I did not give up on OpenID. This is just too bad that it doesnt work.
Long story short:
- I got a proper SSL certificate for www.preissler.co.uk, where my actual OpenID provider is sitting at.
- ModSecurity got in the way, quite nasty.
So. It is working now, seriously, like a dream. All the issues I had with WordPress and Slashdot and others… hang on, actually I have not found any site where it is not working.
Ok. Next stop Yubikey. OTP with PIN.
I had good intentions. I wanted to make my own password-life easier and more comfortable. The foundation would have been OpenID – in later stage with Yubikey as a OTP generator.

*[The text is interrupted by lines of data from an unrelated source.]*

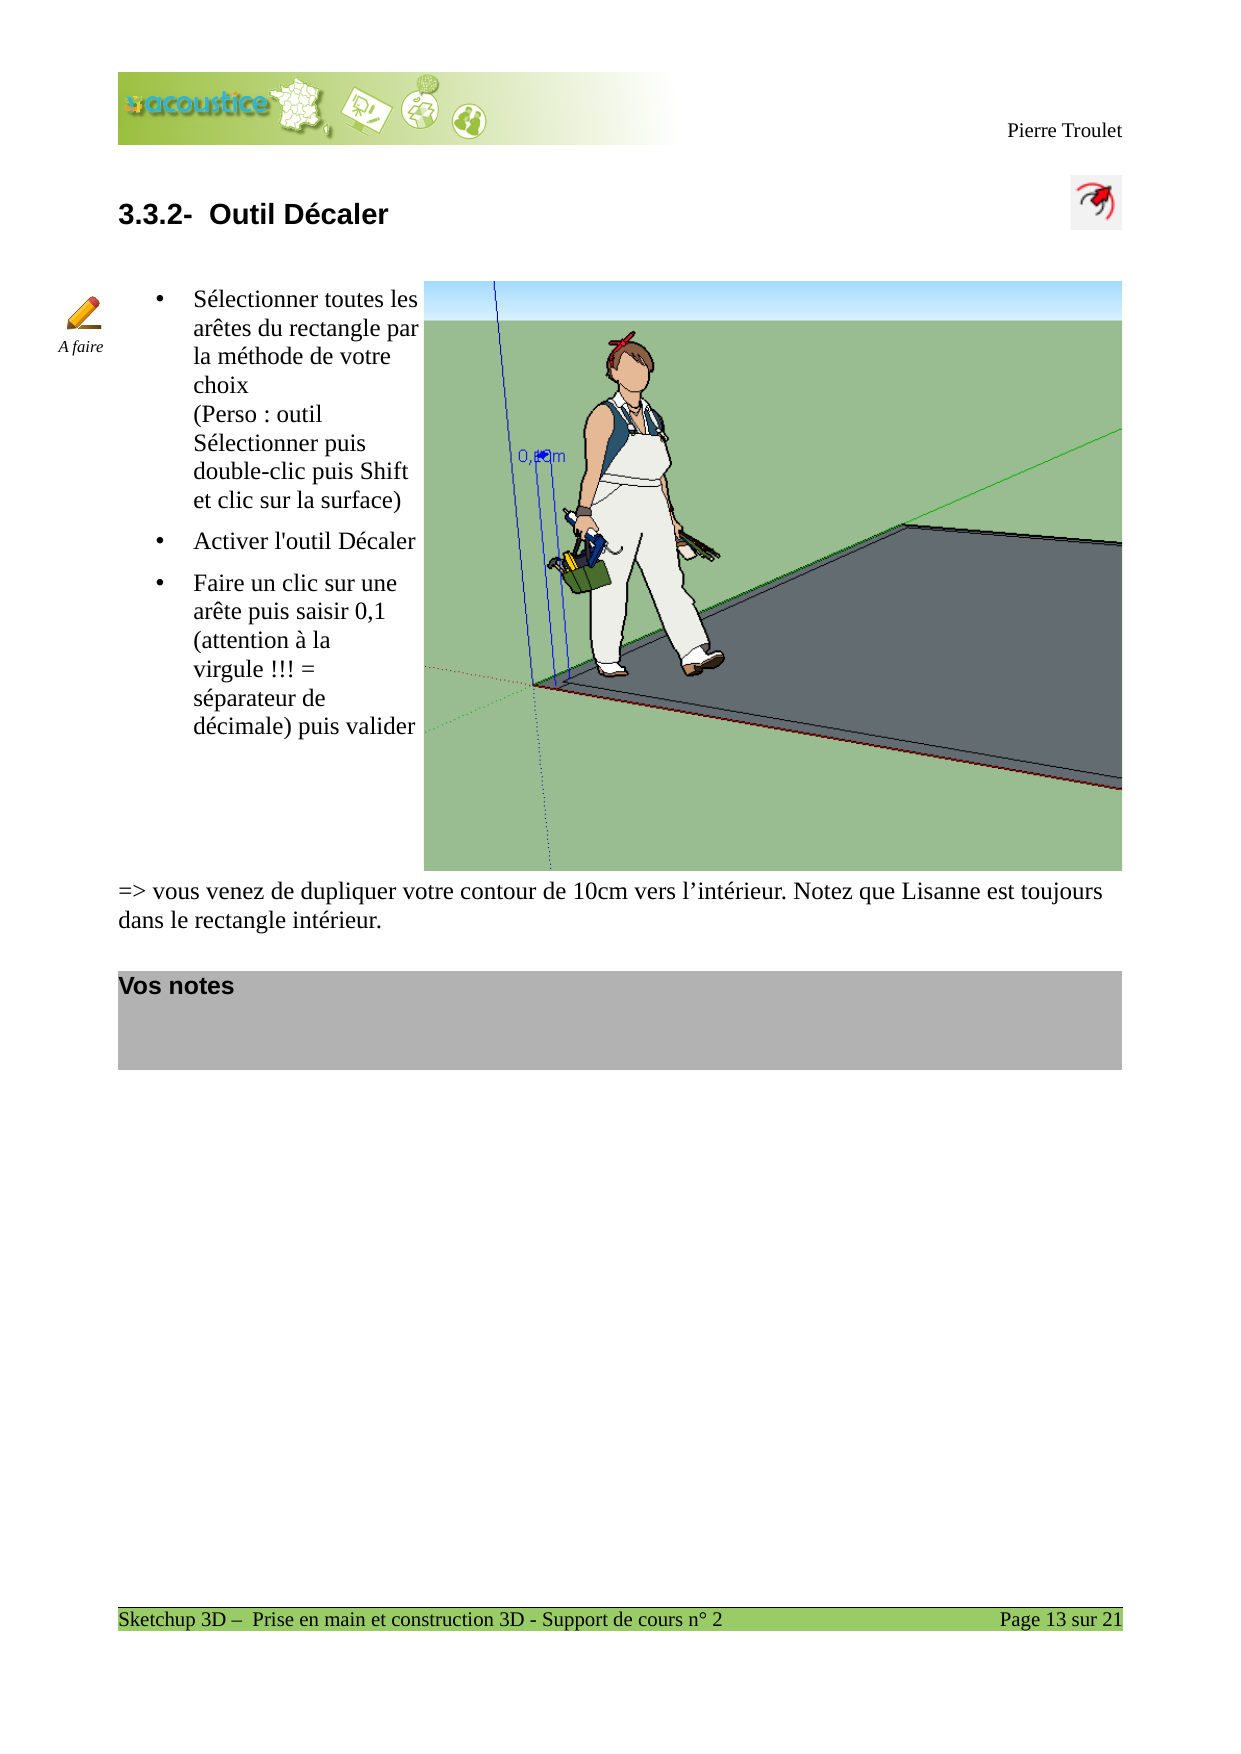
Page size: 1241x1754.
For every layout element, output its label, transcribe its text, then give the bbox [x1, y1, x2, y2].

picture [423, 281, 1123, 871]
list Faire un clic sur une arête puis saisir 0,1 (attention à la virgule !!! = séparateur de décimale) puis valider [156, 568, 423, 740]
subtitle Vos notes [118, 971, 1122, 1000]
subtitle Outil Décaler [118, 197, 1070, 230]
text => vous venez de dupliquer votre contour de 10cm vers l’intérieur. Notez que Lisanne est toujours dans le rectangle intérieur. [118, 876, 1122, 934]
list A faire [58, 302, 112, 356]
list Sélectionner toutes les arêtes du rectangle par la méthode de votre choix (Perso : outil Sélectionner puis double-clic puis Shift et clic sur la surface) [156, 284, 423, 514]
list Activer l'outil Décaler [156, 526, 423, 555]
picture [1070, 175, 1123, 230]
picture [118, 72, 677, 145]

But OpenID is not ready yet.
I installed my own authentication server / identity Community-ID, this worked so far. Authenticating from WordPress using my OpenID didnt work, WordPress always reported something like “no valid endpoint”. Wha? After some time I realized some sites work actually with OpenID, ie. a https://www.preissler.co.uk/openid/identity/thomas, some just dont.
So I setup then an OpenID delegation on http://openid.preissler.co.uk, pointing to my own authentication server. Sounds crazy, but has the bene fit that I could just swap the OpenID backend and thats it.
Trying it with WordPress again – and after fiddeling a long time with the actual server URL in combination with Community-ID and delegation I managed to get it working.
Sort of. At least the error message is different. Now it is “OpenID authentication failed: Server denied check_authentication”. After checking the internet a bit showed that this is some sort of reoccurring problemand has to do with the underlying OpenID PHP libraries / system libraries.
One funny thing at the end: I used my OpenID the first time on Slashdot – when it was still the long https://www.preissler…/identity/thomas URL. And some people on the internet are just saying “OpenID on Slashdot is just broken”. Even my shorter and nicer OpenID doesnt work on there – just the error message is different.
I have to give up here. Incompabilities, different implementations and such just dont make it really enjoyable. The other bit is whilst looking and testing there are not that many sites supporting it.
So I am just to drop this. What leaves is Yubikey – you could actually use OTPs on some websites, but without OpenID?